Ensuite, nous avons joué aux échecs, c’était très amusant, puis il m’a fait visiter la maison. Dans l’une des chambres, il y avait une collection de jouets datant de 1848. Il avait un terrain de squash à l’intérieur de sa maison. Il y avait une autre pièce avec des artéfacts étranges, comme par exemple des manuscrits de Lennon et McCartney où étaient griffonnées les paroles de la chanson Hey Jude. Sur un autre manuscrit, on trouvait la déclaration officielle de Ted Kennedy au commissariat de police, après avoir raconté l’incident du Chappaquiddick qui réduisit à néant ses chances de devenir un jour président.
En fin de compte, j’ai réussi à obtenir des fonds de sa part, et une nouvelle vie a débuté pour moi.
Mais ce n’est pas la raison pour laquelle j’évoque Eminem. La chanson Lose Yourself est issue du film 8 Mile. Bien que je le recommande, vous n’avez pas besoin de le voir pour comprendre ce dont je vais parler ici. Je vais vous dire tout ce que vous avez besoin de savoir.
Eminem est un génie du marketing et un grand compétiteur, et il le montre dans une scène du film. Ce passage vous montre tout ce qu’il y a à savoir sur le marketing, les biais cognitifs, et la meilleure stratégie pour battre son concurrent.
Tout d’abord, voici ce que vous devez savoir sur le film.
Eminem est pauvre, sans statut social, un Blanc qui vit dans une roulotte. Il se fait tabasser, cumule les jobs pourris, se fait trahir, etc. Mais il vit pour le rap et a l’espoir de s’en sortir coûte que coûte.
Dans la première scène, on le voit participer à un « combat » de rap contre un autre rappeur, et il a un blocage. Il abandonne sans dire un mot. Dès lors, il est considéré durant le film comme quelqu’un qui craque sous la pression et qui est condamné à l’échec.
Jusqu’à ce qu’il se choisisse lui-même.
La scène que je vais vous décrire et ensuite analyser pour vous est le combat final du film. Il est le seul Blanc et tous les spectateurs sont Noirs. Il va combattre contre le champion, celui que tout le monde adore.
Et il gagne le combat. Je vais vous montrer comment, grâce à ses techniques, VOUS pouvez gagner contre tous vos concurrents. Ce qu’utilise Eminem pour remporter la victoire…
Après avoir gagné, Eminem aurait pu faire tout ce qu’il voulait (dans le film). Il aurait pu gagner n’importe quel combat. Il aurait même pu combattre chaque semaine. Mais il décide de partir parce qu’il veut faire son propre truc. Il se choisit lui-même. Le film est une autobiographie. Et 300 millions d’albums vendus plus tard, il est le rappeur qui a le mieux réussi de l’Histoire.

Contenu des données:
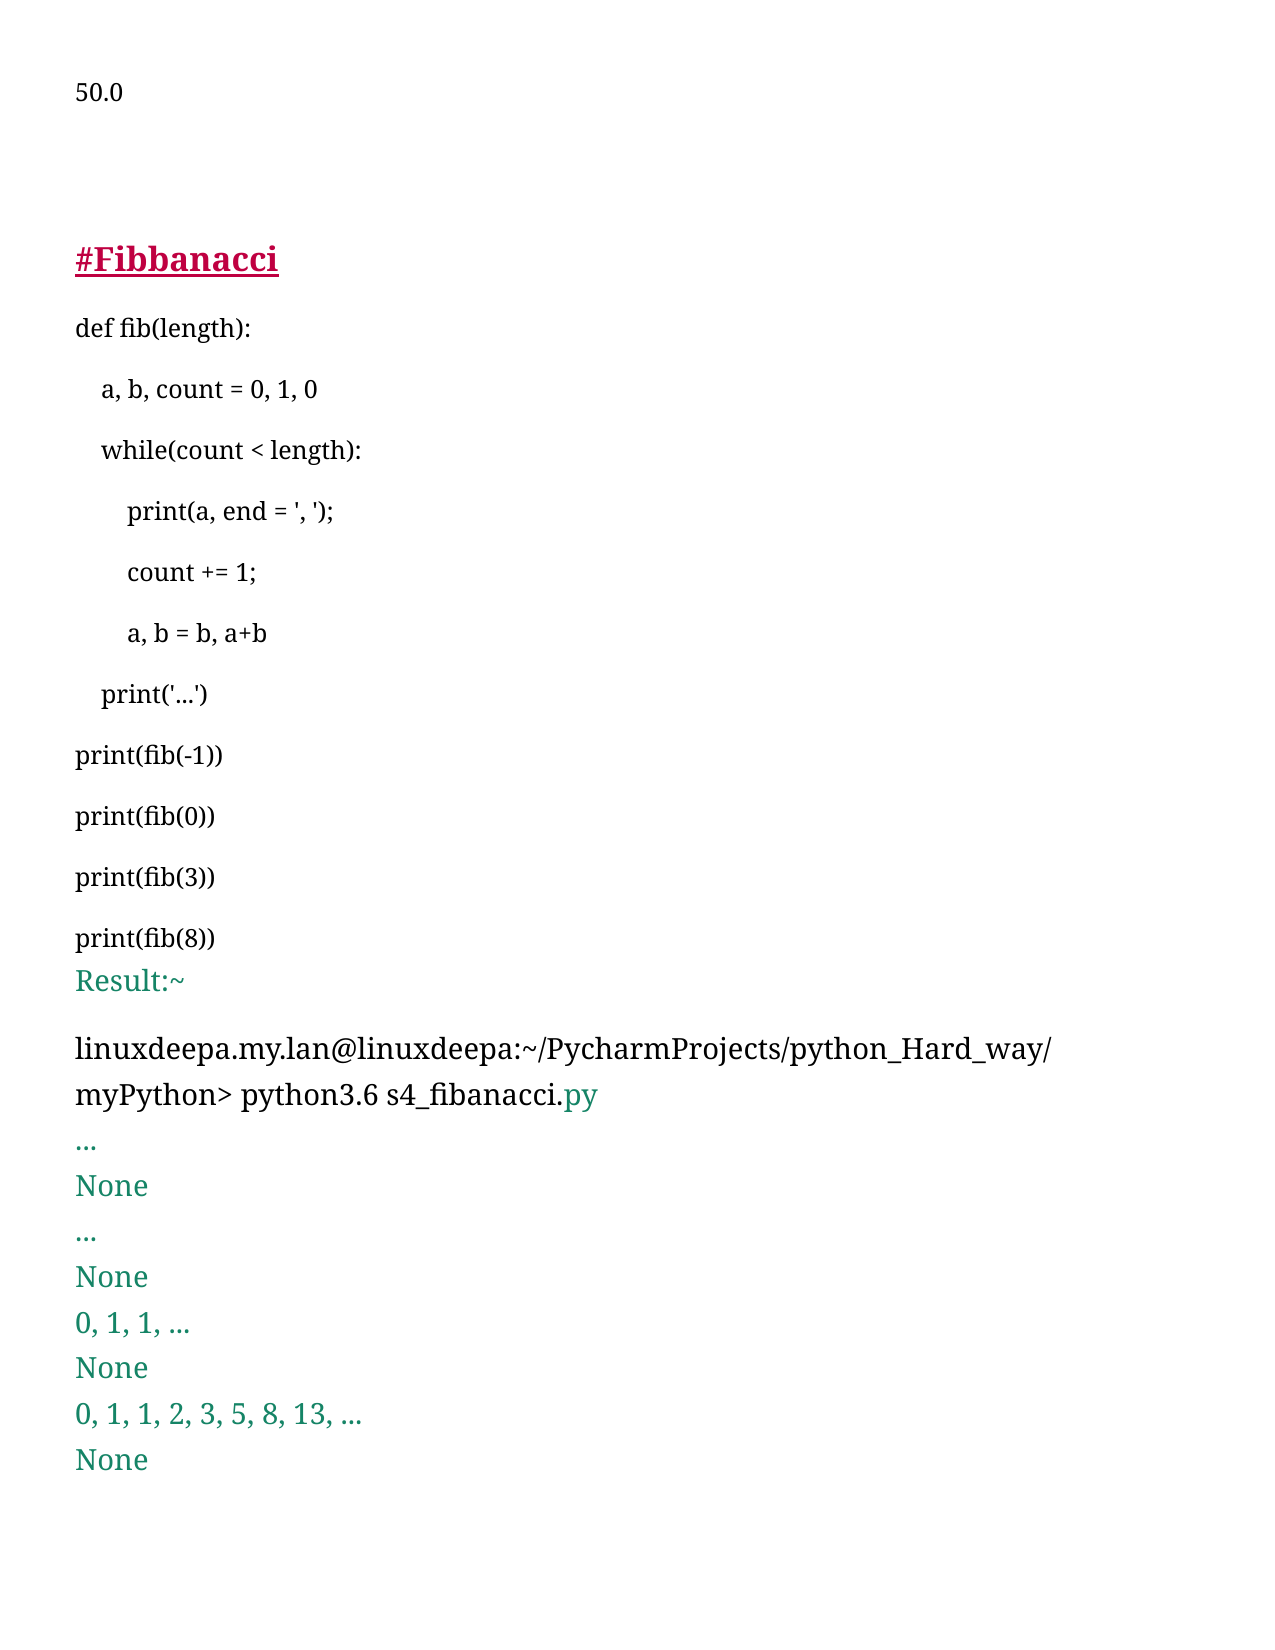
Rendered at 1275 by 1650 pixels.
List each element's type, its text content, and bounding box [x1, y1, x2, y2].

Consigne:
Dressez la liste de toutes les personnes désignées par leur nom dans le passage fourni. Appuyez-vous uniquement sur le passage fourni, sans tenir compte des lignes.

Réponse attendue:
- Lennon
- McCartney
- Ted Kennedy
- Eminem